Кризис идентичности

Виталий Коновалов
Мой сын родился в Японии, я там работал тогда. До года сын думал, что его зовут «каваи», по-японски — «милашка». Через неделю после того, как ему исполнился год, переехал в Австрию, там он с тех пор и живет. Одновременно заговорил и на русском, и на немецком, оба языка для него родные, и он никогда их не смешивал. Года в три, когда говорил уже хорошо, приехал в Калугу, к бабушке, и потрясенно рассказывал мне по телефону: «Папа, ты представляешь, здесь все говорят по-русски!»

Кризис идентичности догнал его лет в пять, откуда не ждали: в детском садике рассказывали о Второй мировой войне, и он узнал, что русские и австрийцы воевали друг с другом. Переживал неделю, пытался выбрать, на какой он стороне. Так и не выбрал, решил, что не нужно, ведь сейчас никто не воюет.

Однажды мы пошли в музей «Путешествие во времени», есть такой в Вене, в катакомбах Первого района. Спустились на лифте, сели в машину времени, роль которой исполнял кинозал с движущимися креслами, ветром, брызгами в лицо и даже шнурками у ног, изображающими крысиные хвосты — и оказались в Средневековье. Поднимаясь из зала в зал, постепенно двигались в настоящее время… в какой-то момент оказались в бомбоубежище. Май 1945 года… сирена, канонада, свет мигает, бункер трясет… вдруг наступила тишина, открылось окошко наверху и чей-то голос сказал по-русски: «Есть там кто живой?

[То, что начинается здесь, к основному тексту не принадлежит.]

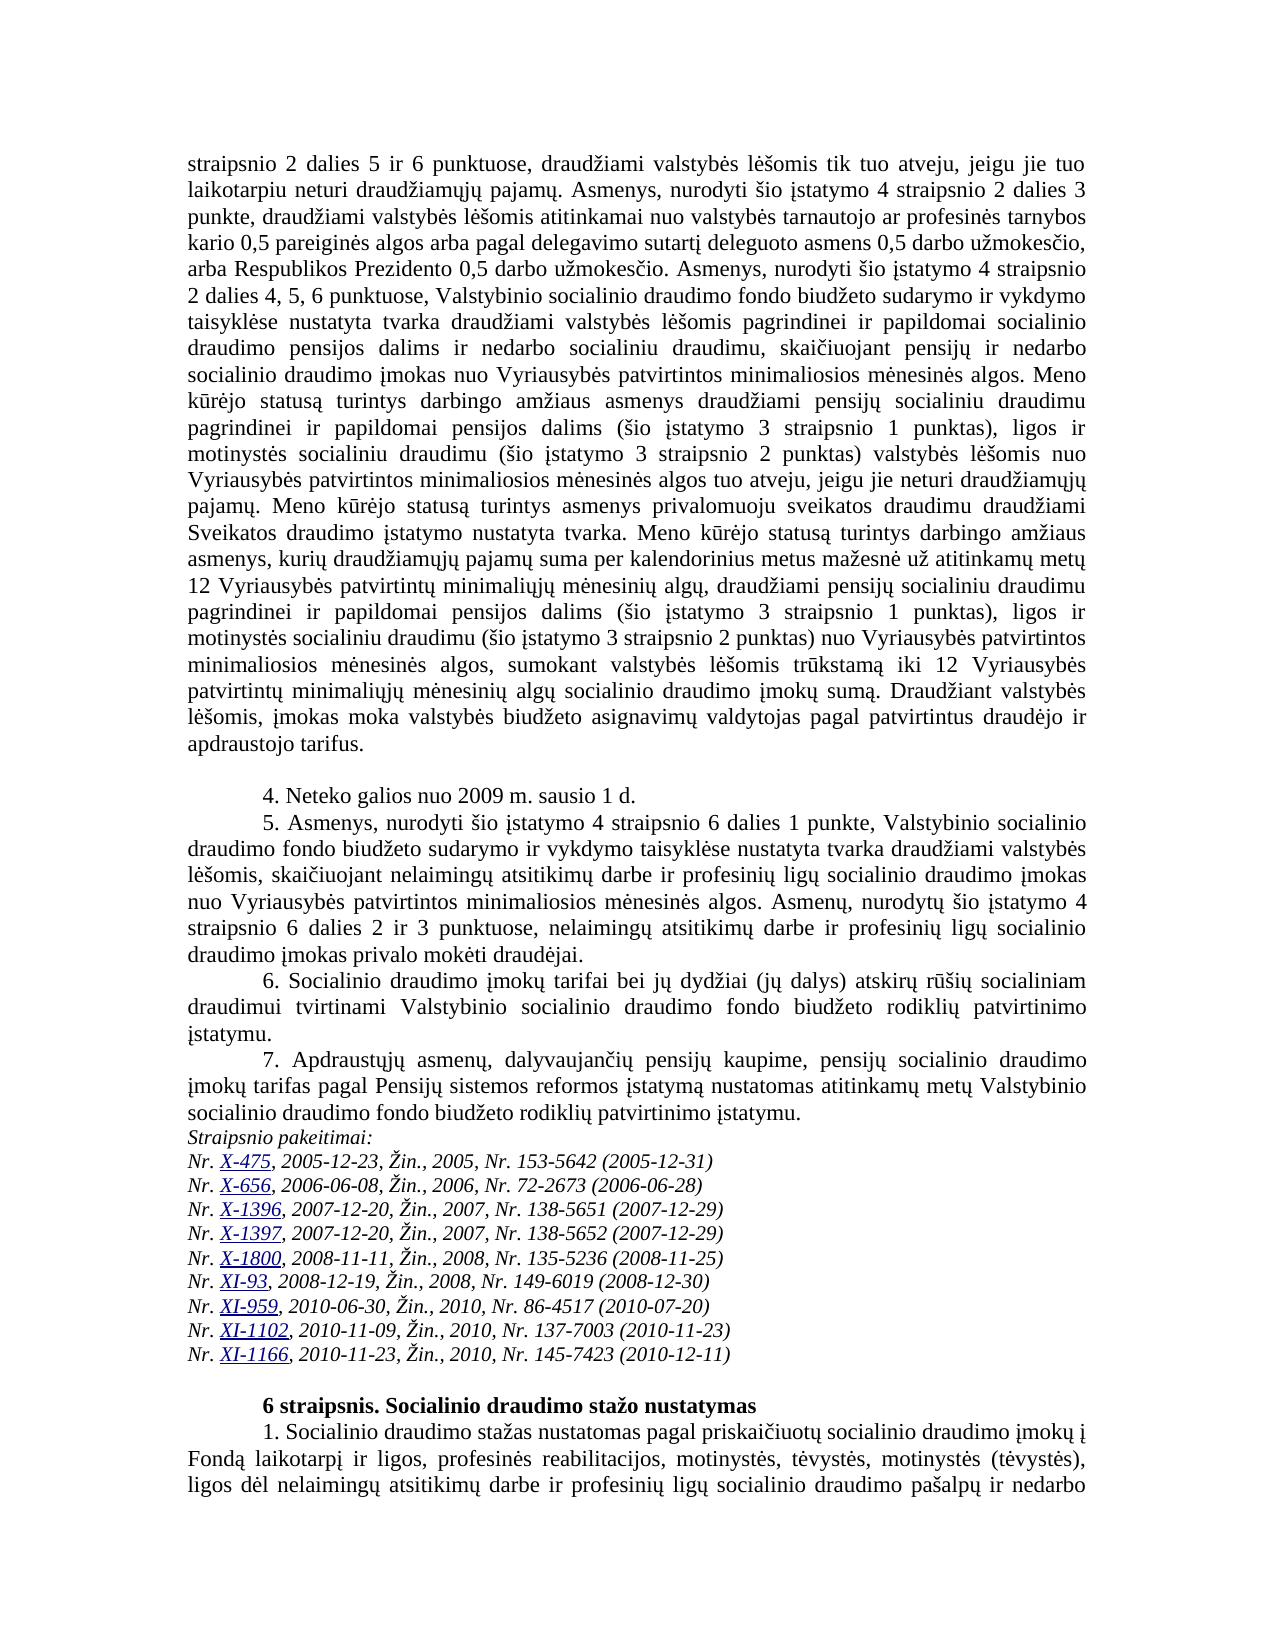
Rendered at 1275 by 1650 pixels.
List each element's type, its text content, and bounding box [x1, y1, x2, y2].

text Nr. X-1800, 2008-11-11, Žin., 2008, Nr. 135-5236 (2008-11-25) [187, 1245, 1087, 1269]
text Nr. XI-93, 2008-12-19, Žin., 2008, Nr. 149-6019 (2008-12-30) [187, 1269, 1087, 1293]
text 5. Asmenys, nurodyti šio įstatymo 4 straipsnio 6 dalies 1 punkte, Valstybinio socialinio draudimo fondo biudžeto sudarymo ir vykdymo taisyklėse nustatyta tvarka draudžiami valstybės lėšomis, skaičiuojant nelaimingų atsitikimų darbe ir profesinių ligų socialinio draudimo įmokas nuo Vyriausybės patvirtintos minimaliosios mėnesinės algos. Asmenų, nurodytų šio įstatymo 4 straipsnio 6 dalies 2 ir 3 punktuose, nelaimingų atsitikimų darbe ir profesinių ligų socialinio draudimo įmokas privalo mokėti draudėjai. [187, 809, 1088, 967]
text Nr. X-475, 2005-12-23, Žin., 2005, Nr. 153-5642 (2005-12-31) [187, 1149, 1088, 1173]
text Nr. XI-959, 2010-06-30, Žin., 2010, Nr. 86-4517 (2010-07-20) [187, 1293, 1087, 1318]
text Nr. X-656, 2006-06-08, Žin., 2006, Nr. 72-2673 (2006-06-28) [187, 1173, 1088, 1197]
text Nr. X-1396, 2007-12-20, Žin., 2007, Nr. 138-5651 (2007-12-29) [187, 1197, 1088, 1221]
text Nr. XI-1102, 2010-11-09, Žin., 2010, Nr. 137-7003 (2010-11-23) [187, 1318, 1088, 1342]
text 6. Socialinio draudimo įmokų tarifai bei jų dydžiai (jų dalys) atskirų rūšių socialiniam draudimui tvirtinami Valstybinio socialinio draudimo fondo biudžeto rodiklių patvirtinimo įstatymu. [187, 967, 1088, 1046]
text Nr. X-1397, 2007-12-20, Žin., 2007, Nr. 138-5652 (2007-12-29) [187, 1221, 1087, 1245]
text 4. Neteko galios nuo 2009 m. sausio 1 d. [187, 782, 1088, 809]
text 7. Apdraustųjų asmenų, dalyvaujančių pensijų kaupime, pensijų socialinio draudimo įmokų tarifas pagal Pensijų sistemos reformos įstatymą nustatomas atitinkamų metų Valstybinio socialinio draudimo fondo biudžeto rodiklių patvirtinimo įstatymu. [187, 1046, 1088, 1125]
text Straipsnio pakeitimai: [187, 1125, 1088, 1149]
text straipsnio 2 dalies 5 ir 6 punktuose, draudžiami valstybės lėšomis tik tuo atveju, jeigu jie tuo laikotarpiu neturi draudžiamųjų pajamų. Asmenys, nurodyti šio įstatymo 4 straipsnio 2 dalies 3 punkte, draudžiami valstybės lėšomis atitinkamai nuo valstybės tarnautojo ar profesinės tarnybos kario 0,5 pareiginės algos arba pagal delegavimo sutartį deleguoto asmens 0,5 darbo užmokesčio, arba Respublikos Prezidento 0,5 darbo užmokesčio. Asmenys, nurodyti šio įstatymo 4 straipsnio 2 dalies 4, 5, 6 punktuose, Valstybinio socialinio draudimo fondo biudžeto sudarymo ir vykdymo taisyklėse nustatyta tvarka draudžiami valstybės lėšomis pagrindinei ir papildomai socialinio draudimo pensijos dalims ir nedarbo socialiniu draudimu, skaičiuojant pensijų ir nedarbo socialinio draudimo įmokas nuo Vyriausybės patvirtintos minimaliosios mėnesinės algos. Meno kūrėjo statusą turintys darbingo amžiaus asmenys draudžiami pensijų socialiniu draudimu pagrindinei ir papildomai pensijos dalims (šio įstatymo 3 straipsnio 1 punktas), ligos ir motinystės socialiniu draudimu (šio įstatymo 3 straipsnio 2 punktas) valstybės lėšomis nuo Vyriausybės patvirtintos minimaliosios mėnesinės algos tuo atveju, jeigu jie neturi draudžiamųjų pajamų. Meno kūrėjo statusą turintys asmenys privalomuoju sveikatos draudimu draudžiami Sveikatos draudimo įstatymo nustatyta tvarka. Meno kūrėjo statusą turintys darbingo amžiaus asmenys, kurių draudžiamųjų pajamų suma per kalendorinius metus mažesnė už atitinkamų metų 12 Vyriausybės patvirtintų minimaliųjų mėnesinių algų, draudžiami pensijų socialiniu draudimu pagrindinei ir papildomai pensijos dalims (šio įstatymo 3 straipsnio 1 punktas), ligos ir motinystės socialiniu draudimu (šio įstatymo 3 straipsnio 2 punktas) nuo Vyriausybės patvirtintos minimaliosios mėnesinės algos, sumokant valstybės lėšomis trūkstamą iki 12 Vyriausybės patvirtintų minimaliųjų mėnesinių algų socialinio draudimo įmokų sumą. Draudžiant valstybės lėšomis, įmokas moka valstybės biudžeto asignavimų valdytojas pagal patvirtintus draudėjo ir apdraustojo tarifus. [187, 150, 1087, 756]
text Nr. XI-1166, 2010-11-23, Žin., 2010, Nr. 145-7423 (2010-12-11) [187, 1342, 1087, 1366]
text 1. Socialinio draudimo stažas nustatomas pagal priskaičiuotų socialinio draudimo įmokų į Fondą laikotarpį ir ligos, profesinės reabilitacijos, motinystės, tėvystės, motinystės (tėvystės), ligos dėl nelaimingų atsitikimų darbe ir profesinių ligų socialinio draudimo pašalpų ir nedarbo [187, 1418, 1087, 1497]
text 6 straipsnis. Socialinio draudimo stažo nustatymas [187, 1392, 1088, 1418]
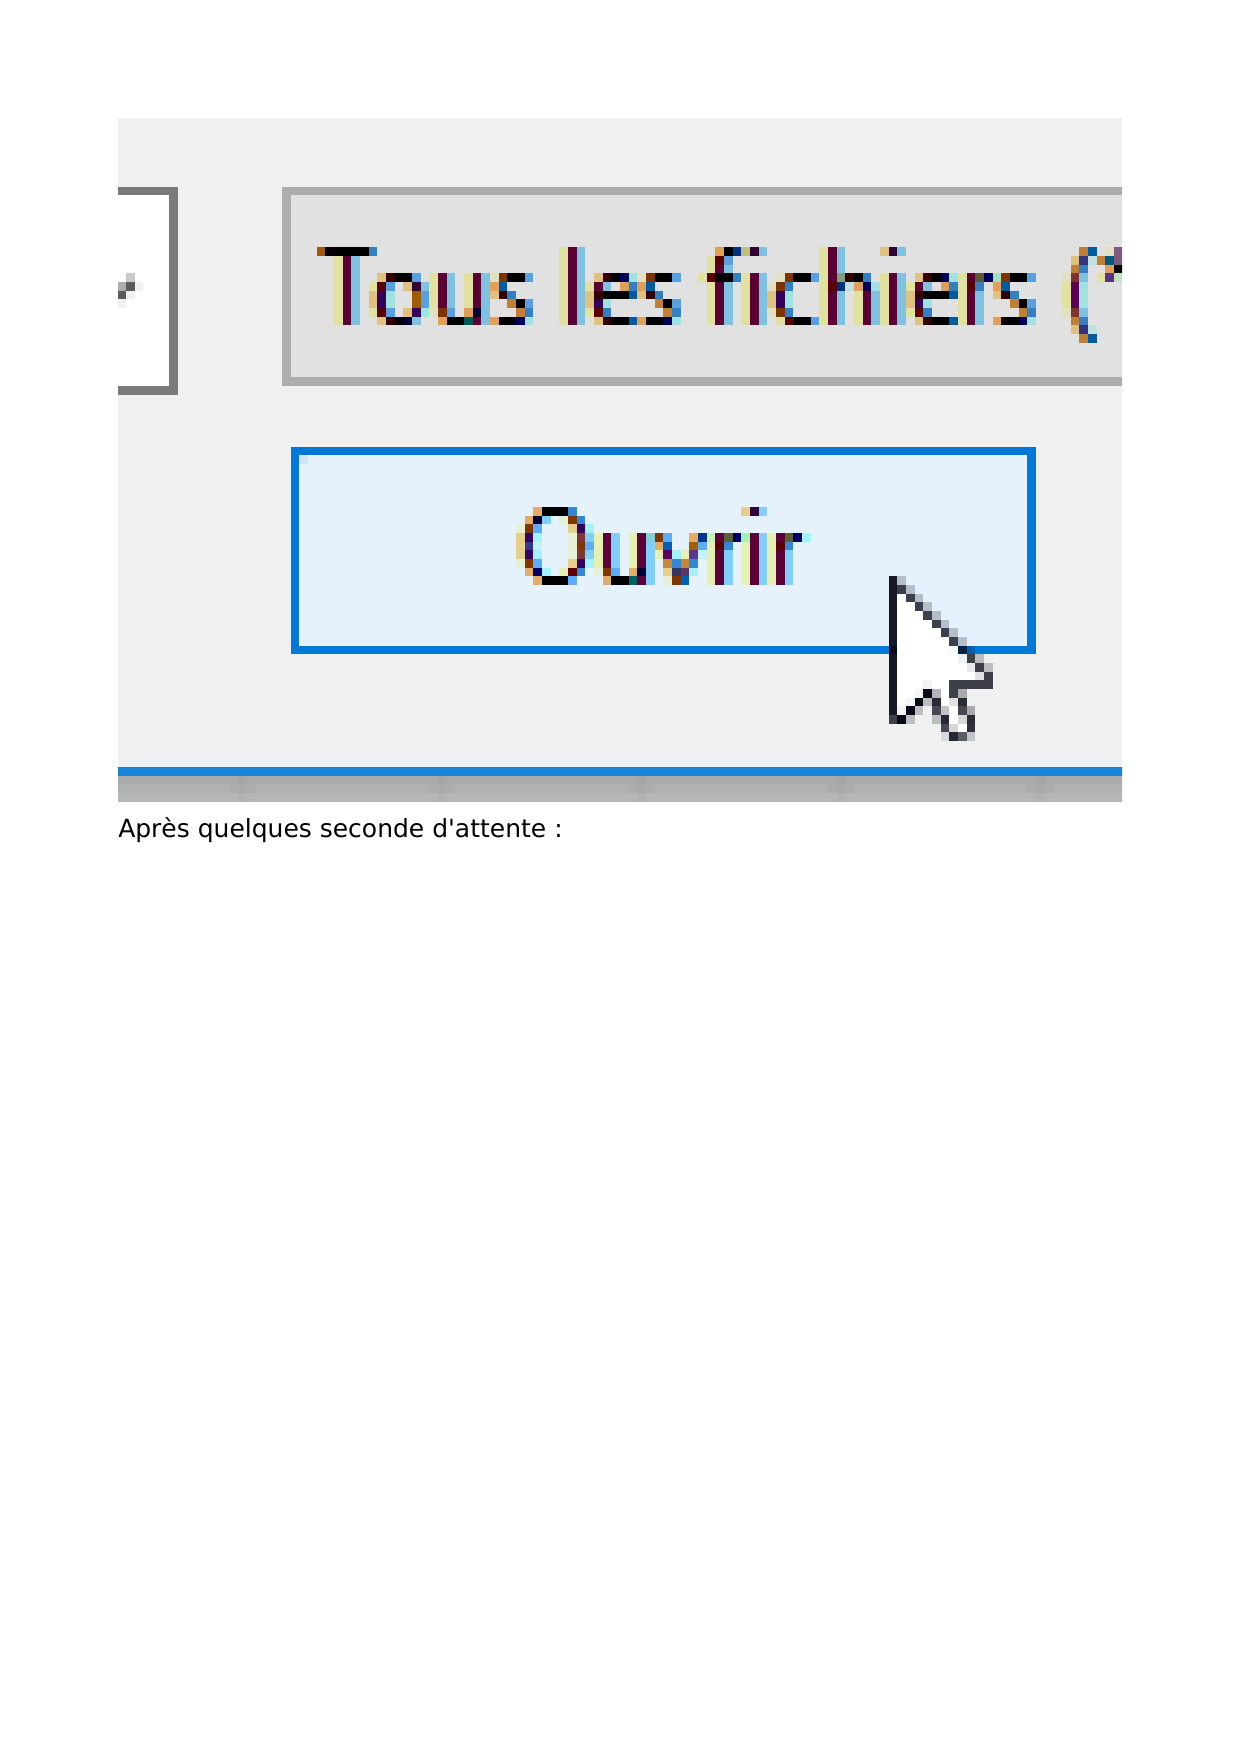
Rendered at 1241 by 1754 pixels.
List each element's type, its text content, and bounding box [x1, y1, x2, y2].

Выходите, война кончилась»…

Это мог быть один из прадедов моего сына, он, рядовой, был одним из тех, кто освобождал Вену…

Потом они ходили в этот музей с классом. Я прямо вижу испуганно притихшую стайку детей в бомбоубежище, пытающихся понять чужой язык, и слышу звонкий голос сына: «Das ist mein UrgrosSvater!»